Enquanto o descanso não chega, Silvana segue empreendendo. Diz que continua sendo vendedora e que, como representante, aprendeu a ser líder, a gerir pessoas e os negócios. Também aprendi a estar um grau acima, para ter a mesma tratativa que as minhas amigas brancas. Eu ainda saio na frente porque me imponho na maneira de chegar e de falar. Porque ainda hoje tem aquele que vai bater na porta da empresa e perguntar pela dona. A dona sou eu, diz com orgulho.
Valdete Cabral, 45 anos, vive trafegando pelas rodovias do nosso Estado. Motorista de ônibus, é ela quem chefia a casa, em Cariacica. Sempre quis ser independente. Nunca aceitei a obediência ao homem, diz firme.
A independência veio há 11 anos, quando a capixaba decidiu trabalhar com escolta armada. Viajava para vários lugares, como Recife, Brasília, São Paulo e Rio de Janeiro, fazendo a segurança de um transporte com valores.
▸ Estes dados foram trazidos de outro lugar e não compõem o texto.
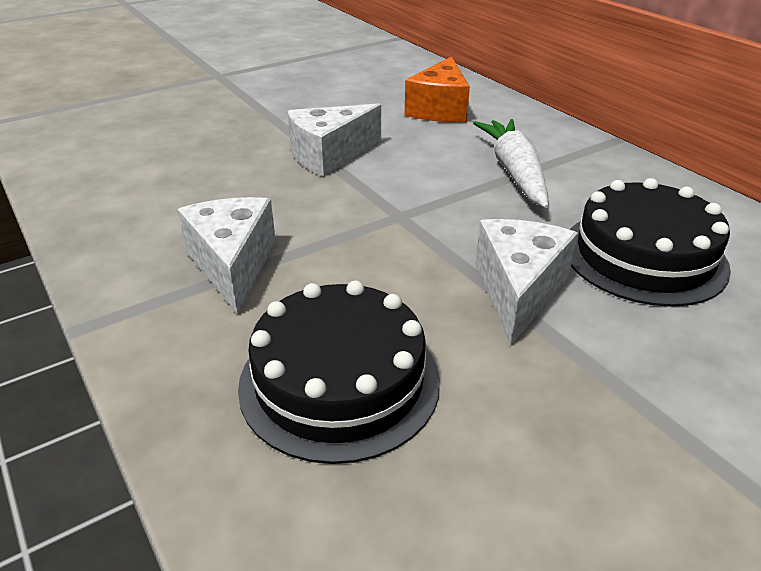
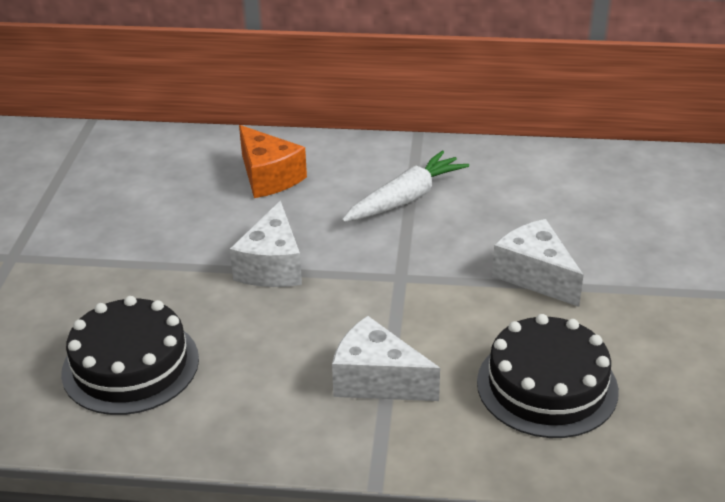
camera: 50 degrees left, 0 degrees up
(514, 172) = (405, 199): white carrot -> white carrot turned 105 degrees clockwise
(644, 256) = (552, 211): black cake -> black cake (130, 365)

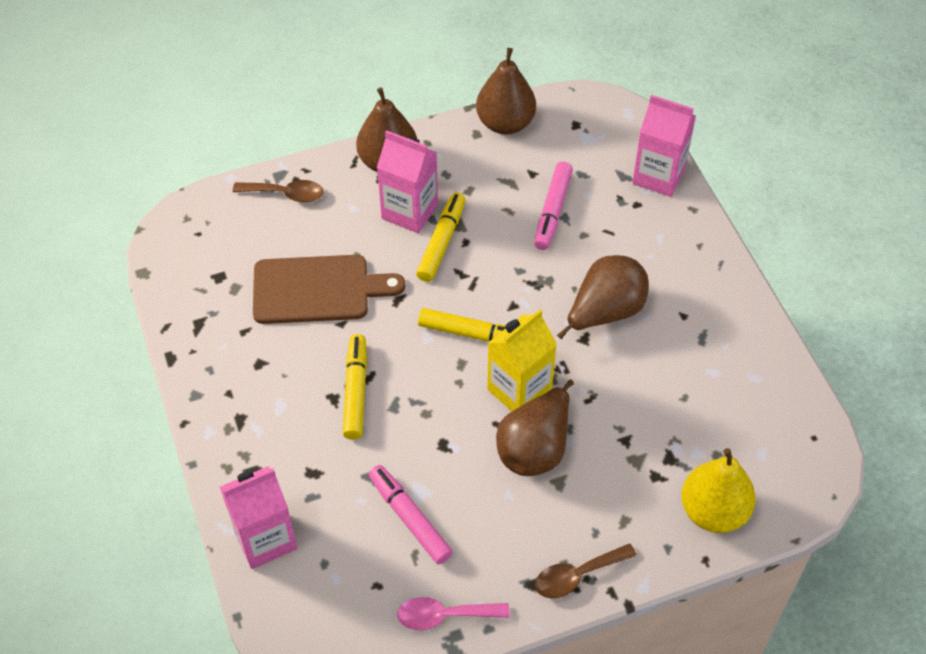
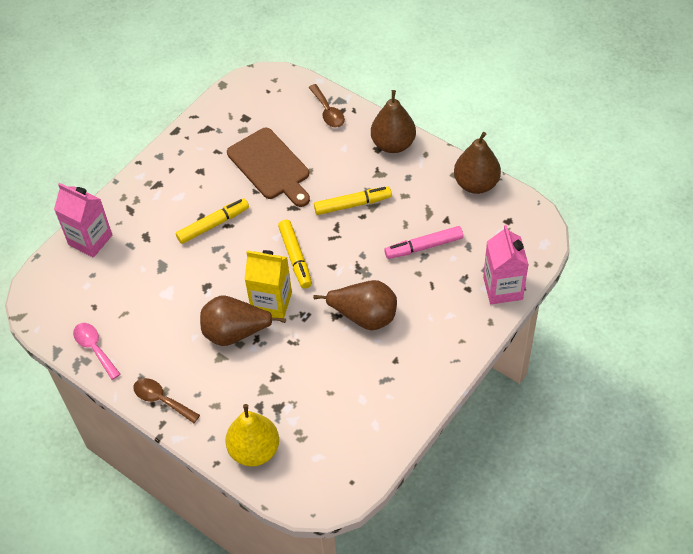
camera: 60 degrees right, 0 degrees up
(409, 211) = (363, 176): pink carton -> none
(410, 518) = (146, 298): pink marker -> none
Eu já gostava de caminhão, essa paixão aprendi com o meu pai.
Trabalhou como motorista de transporte de cargas até se tornar condutora de ônibus na Viação Águia Branca, fazendo principalmente viagens interestaduais. O precário da estrada ainda é o banheiro. Sempre que chego aos postos, o banheiro é sujo, além de precisar de alguém para vigiar a porta na hora do banho. Tem que gostar muito da profissão, confessa. Valdete se orgulha de conciliar a rotina pesada das estradas com a criação do filho de seis anos. Minha sorte é morar do lado da minha mãe. Ela me ajuda muito, explica.
A capixaba reconhece que o desafio é enorme, especialmente pelo fato de transportar pessoas, de ter que ser mais precisa e segura na direção. Mas garante: Mulher é mais cautelosa. É preciso amar muito a profissão, pois o dia a dia é desgastante, esclarece a motorista que fica, em média, oito horas na direção, cinco dias fora de casa, mas se sente recompensada. É a minha profissão e o que eu gosto de fazer.